When authors I love endorse or excessively talk about stories they love, I try to pay attention — even if a story is outside my “normal” reading scope (i.e. new authors, small publishers, different genres). When author Rachel McMillan gushed over Impossible Saints by Clarissa Harwood, a general market historical romance, I knew I wanted to see what all the fuss was about. And, I really liked it!
Set in England in 1907, Impossible Saints is a novel that burns as brightly as the suffrage movement it depicts, with the emotional resonance of Tracy Chevalier and Jennifer Robson.
Escaping the constraints of life as a village schoolmistress, Lilia Brooke bursts into London and into Paul Harris’s orderly life, shattering his belief that women are gentle creatures who need protection. Lilia wants to change women’s lives by advocating for the vote, free unions, and contraception. Paul, an Anglican priest, has a big ambition of his own: to become the youngest dean of St. John’s Cathedral. Lilia doesn’t believe in God, but she’s attracted to Paul’s intellect, ethics, and dazzling smile.
As Lilia finds her calling in the militant Women’s Social and Political Union, Paul is increasingly driven to rise in the church. They can’t deny their attraction, but they know they don’t belong in each other’s worlds. Lilia would rather destroy property and serve time in prison than see her spirit destroyed and imprisoned by marriage to a clergyman, while Paul wants nothing more than to settle down and keep Lilia out of harm’s way. Paul and Lilia must reach their breaking points before they can decide whether their love is worth fighting for.
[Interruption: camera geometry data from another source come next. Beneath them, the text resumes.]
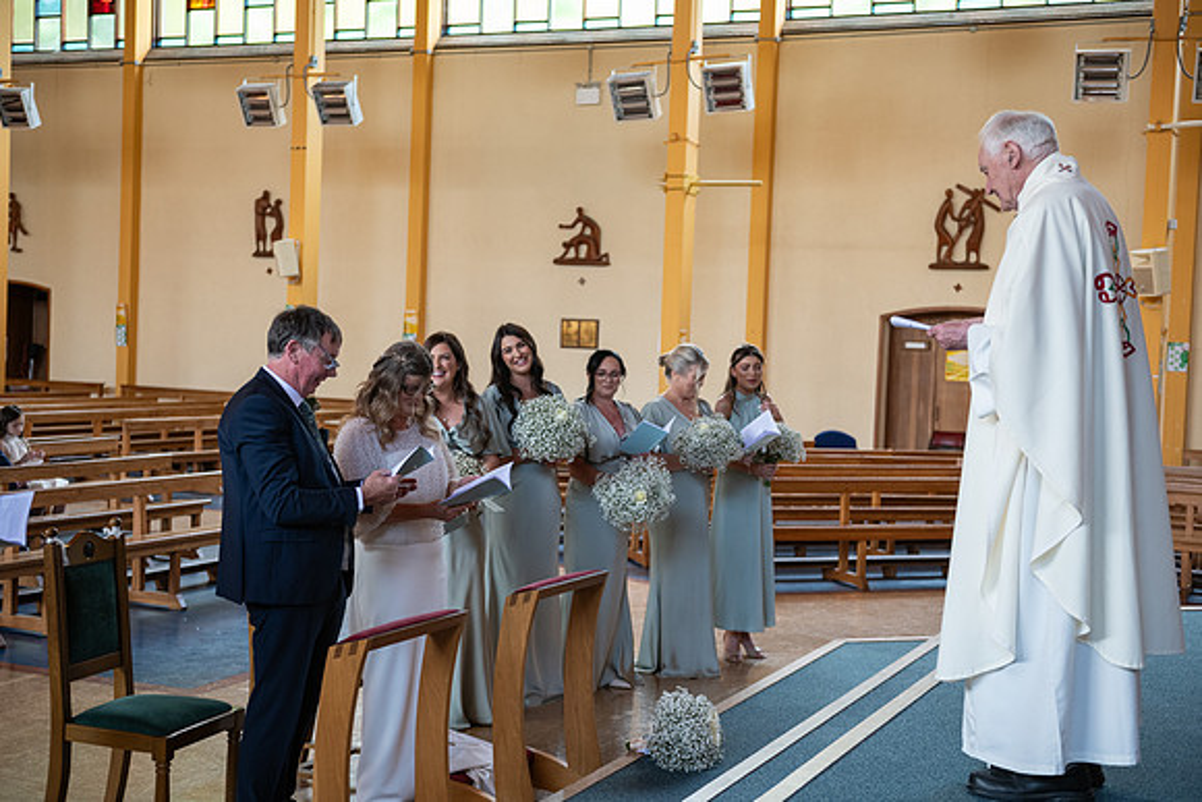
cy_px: 401
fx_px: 1603
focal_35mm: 48
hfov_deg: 41.1
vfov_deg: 28.1
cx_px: 601
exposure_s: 1/160
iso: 640
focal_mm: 48
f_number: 3.5
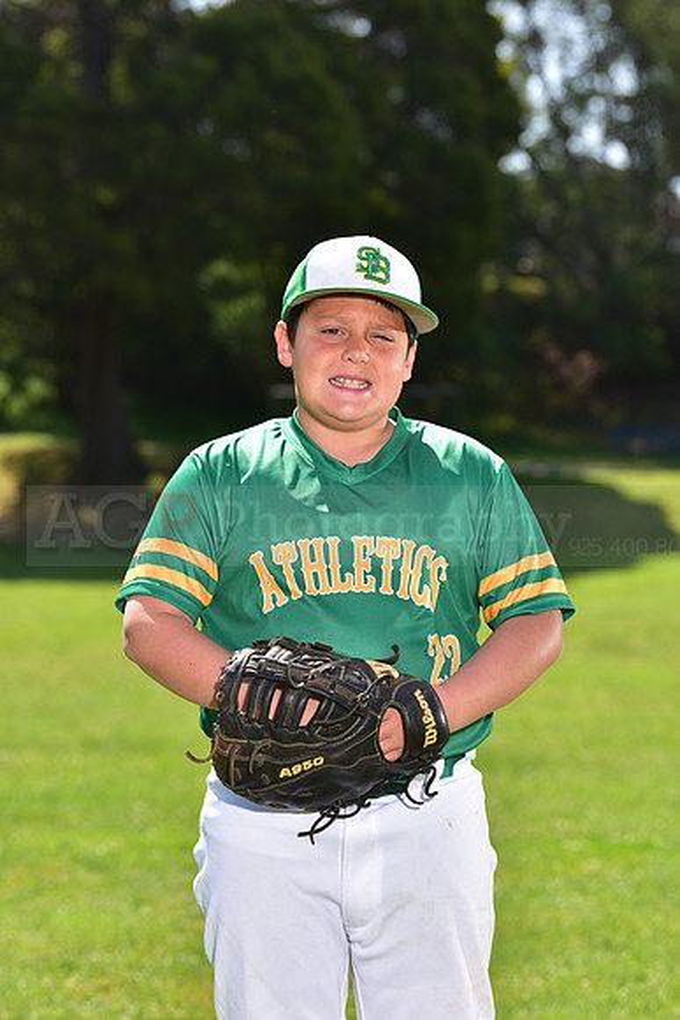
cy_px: 510
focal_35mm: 120
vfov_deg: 17.1
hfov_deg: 11.4
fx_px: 3398
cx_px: 340
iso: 100
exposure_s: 1/250
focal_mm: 120
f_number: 5.6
Impossible Saints is a flowing, layered general fiction title with subtle Christian overtones, exploring themes of conviction, purpose, and challenges to preconceptions or societal norms. Its two characteristics that stand out the most are its depiction of an era both tumultuous and expectation-laden, a relevant parallel with today in some ways; and its endearing characters, with even the secondary characters taking on vibrant tones. Rachel McMillan was right in referencing both Grantchester (ITV) and the film Suffragette(2015) in her review. This book has similarities with both “visual” depictions, but its storyline is distinctly its own. I would say it is like Grantchester without the moral ambiguity or mystery meets Suffragette with all the wit and verbal banter of the classic Hollywood era.
Oh, the romance! What starts as believable camaraderie between reunited childhood friends grows into an authentic friendship with sparks of attraction. Before long, Paul and Lilia must face what their relationship must look like in the face of the women’s movement, church and societal expectations, and personal motives as it morphs into a romantic dynamic. The push-pull of their relationship really represents the importance of broadening perspective — that being inclusive and choosing to care for someone doesn’t mean you must compromise your identity or convictions.
For my blog readers who typically stick to clean inspirational fiction titles, I do want to mention a few things about this novel’s content. It is a *little* more candid and sensual when it comes to the romance verbiage, it depicts tobacco use, and has a few very mild expletives.
Impossible Saints is equally candid, and refreshingly so, when tackling issues such as women’s roles or the contrasts between ritual in the church vs. faith in action. I would have liked Lilia’s growth in receptiveness to Paul’s faith to have been a little more by story’s end, though I think the door is left open to her for deeper faith after “the end”. But maybe that’s my personal convictions shining through in my perception of her character. Overall, I thought it an authentic portrayal of the era and a beautiful story of romance.
Thank you to the publisher and NetGalley for the ebook review copy. This is my honest review.